How can I convert from a decimal to an integral numeric variable in a bash script?

Question

I have a value which looks like this: 26.3

I want to work on that value but I need it to be integer, so is there a simple way to do that?

26.3 -> 26
44.9 -> 44

Thanks

Answer 1

You appear to just want to drop the fractional part:

x=26.3
x=${x%.*}

This is handled in the shell without needing to run any external programs.

Answer 2

One option is to use awk:

$ var=26.3
$ awk -v v="$var" 'BEGIN{printf "%d", v}'
26

The %d format specifier results in only the integer part of the number being printed, rounding it down.

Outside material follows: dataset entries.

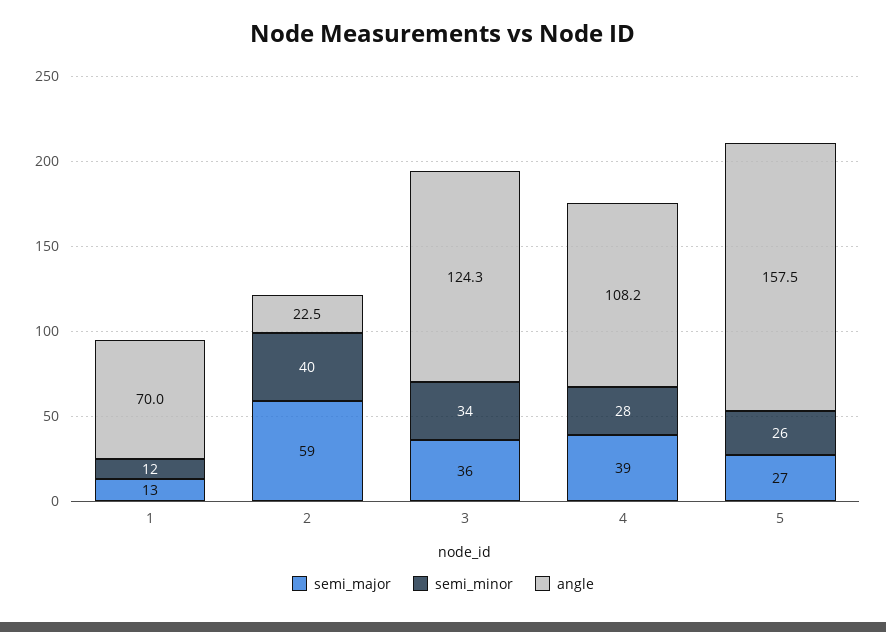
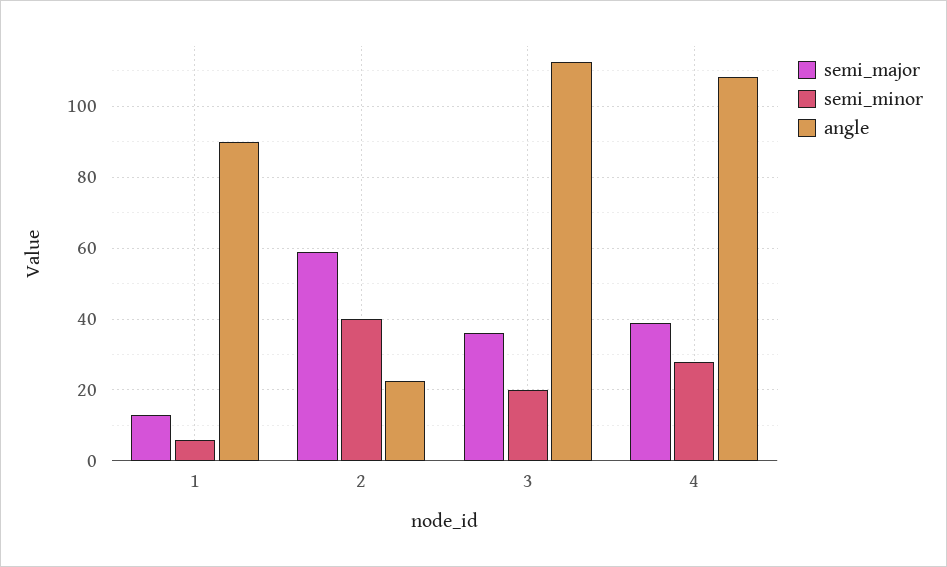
  {
    "semi_major": {
      "1": 13,
      "2": 59,
      "3": 36,
-     "4": 39,
+     "4": 39
-     "5": 27
    },
    "semi_minor": {
-     "1": 12,
+     "1": 6,
      "2": 40,
-     "3": 34,
+     "3": 20,
-     "4": 28,
+     "4": 28
-     "5": 26
    },
    "angle": {
-     "1": 70,
+     "1": 90,
      "2": 22.5,
-     "3": 124.3,
+     "3": 112,
-     "4": 108.2,
+     "4": 108.2
-     "5": 157.5
    }
  }

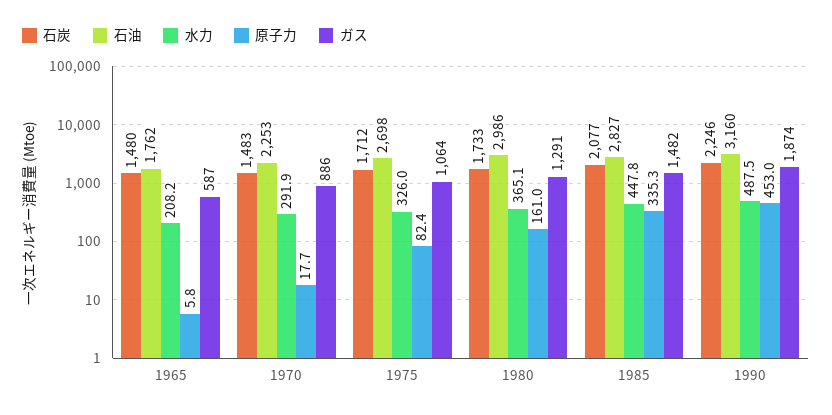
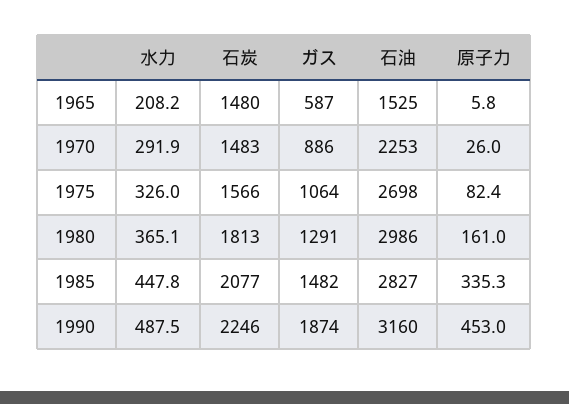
  {
    "石炭": {
      "1965": 1480,
      "1970": 1483,
-     "1975": 1712,
+     "1975": 1566,
-     "1980": 1733,
+     "1980": 1813,
      "1985": 2077,
      "1990": 2246
    },
    "石油": {
-     "1965": 1762,
+     "1965": 1525,
      "1970": 2253,
      "1975": 2698,
      "1980": 2986,
      "1985": 2827,
      "1990": 3160
    },
    "水力": {
      "1965": 208.2,
      "1970": 291.9,
      "1975": 326,
      "1980": 365.1,
      "1985": 447.8,
      "1990": 487.5
    },
    "原子力": {
      "1965": 5.8,
-     "1970": 17.7,
+     "1970": 26,
      "1975": 82.4,
      "1980": 161,
      "1985": 335.3,
      "1990": 453
    },
    "ガス": {
      "1965": 587,
      "1970": 886,
      "1975": 1064,
      "1980": 1291,
      "1985": 1482,
      "1990": 1874
    }
  }

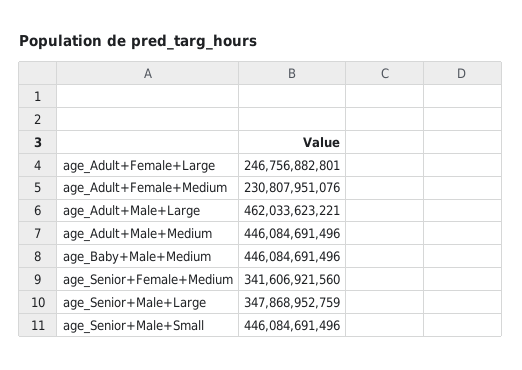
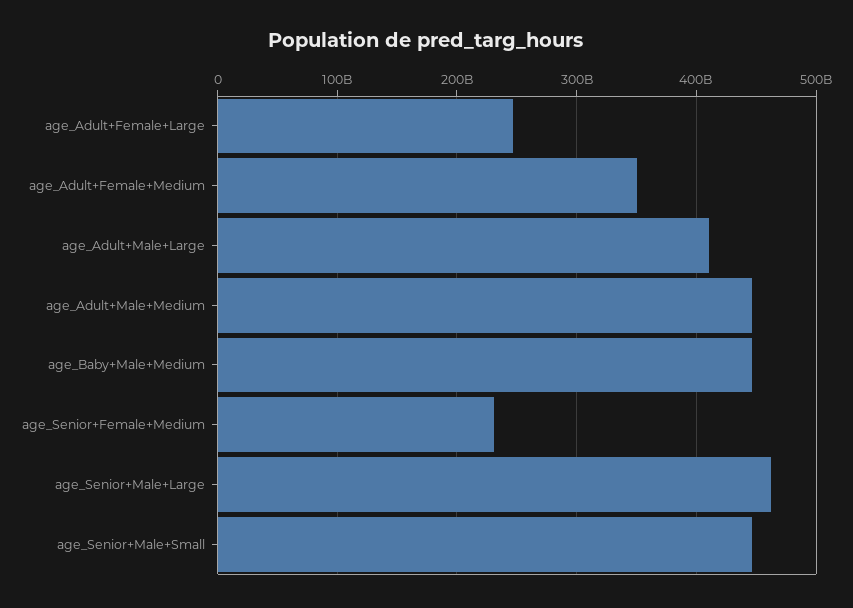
  {
    "age_Adult+Female+Large": 246756882801,
-   "age_Adult+Female+Medium": 230807951076,
+   "age_Adult+Female+Medium": 350000000000,
-   "age_Adult+Male+Large": 462033623221,
+   "age_Adult+Male+Large": 410000000000,
    "age_Adult+Male+Medium": 446084691496,
    "age_Baby+Male+Medium": 446084691496,
-   "age_Senior+Female+Medium": 341606921560,
+   "age_Senior+Female+Medium": 230000000000,
-   "age_Senior+Male+Large": 347868952759,
+   "age_Senior+Male+Large": 460000000000,
    "age_Senior+Male+Small": 446084691496
  }

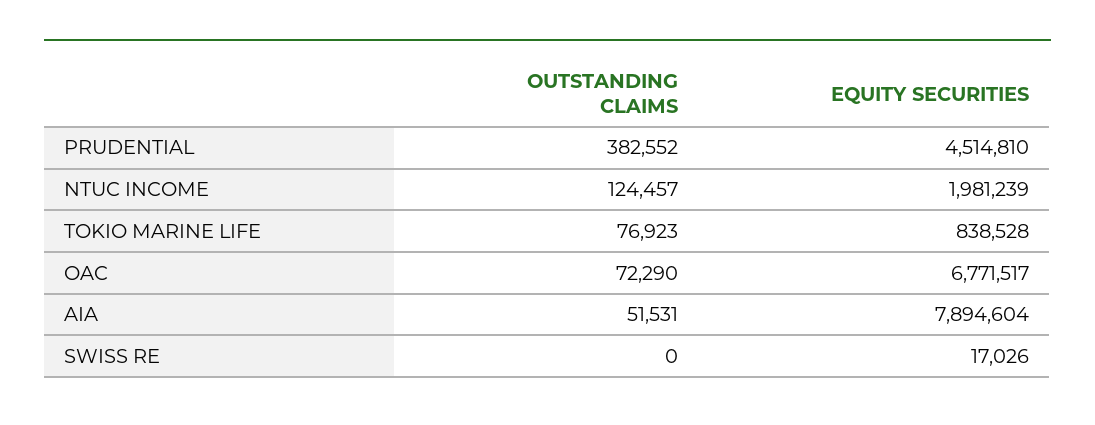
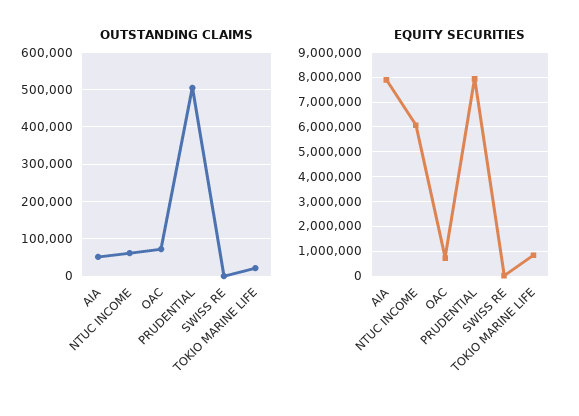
  {
    "OUTSTANDING CLAIMS": {
-     "PRUDENTIAL": 382552,
+     "PRUDENTIAL": 500000,
-     "NTUC INCOME": 124457,
+     "NTUC INCOME": 60000,
-     "TOKIO MARINE LIFE": 76923,
+     "TOKIO MARINE LIFE": 20000,
      "OAC": 72290,
      "AIA": 51531,
      "SWISS RE": 0
    },
    "EQUITY SECURITIES": {
-     "PRUDENTIAL": 4514810,
+     "PRUDENTIAL": 8000000,
-     "NTUC INCOME": 1981239,
+     "NTUC INCOME": 6000000,
      "TOKIO MARINE LIFE": 838528,
-     "OAC": 6771517,
+     "OAC": 750000,
      "AIA": 7894604,
      "SWISS RE": 17026
    }
  }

As Mark has mentioned in his answer, a simple substitution will fail in cases where there is no leading digit, such as .9, whereas this approach will print 0.

Rather than using a format specifier, it is also possible to use the int function in awk. The variable can be passed in on standard input rather than defining a variable to make things shorter:

$ awk '{$0=int($0)}1' <<< "44.9"
44

In case you're not familiar with awk, the 1 at the end is common shorthand, which always evaluates to true so awk performs the default action, which is to print the line. $0 is a variable which refers to the contents of the line.

Thanks to Jidder for the suggestion.

Answer 3

Here is a version using bc to do the ceiling to previous int:

n='26.3'
bc <<< "$n/1"
26

n='26.6'
bc <<< "$n/1"
26

Answer 4

You can use a substitution to replace a dot and anything following it:

v=26.3
s=${v/\.*/}
echo $s
26

It truncates rather than deciding which direction to round... it might have fun with .63 though :-( whereas 0.63 will be fine.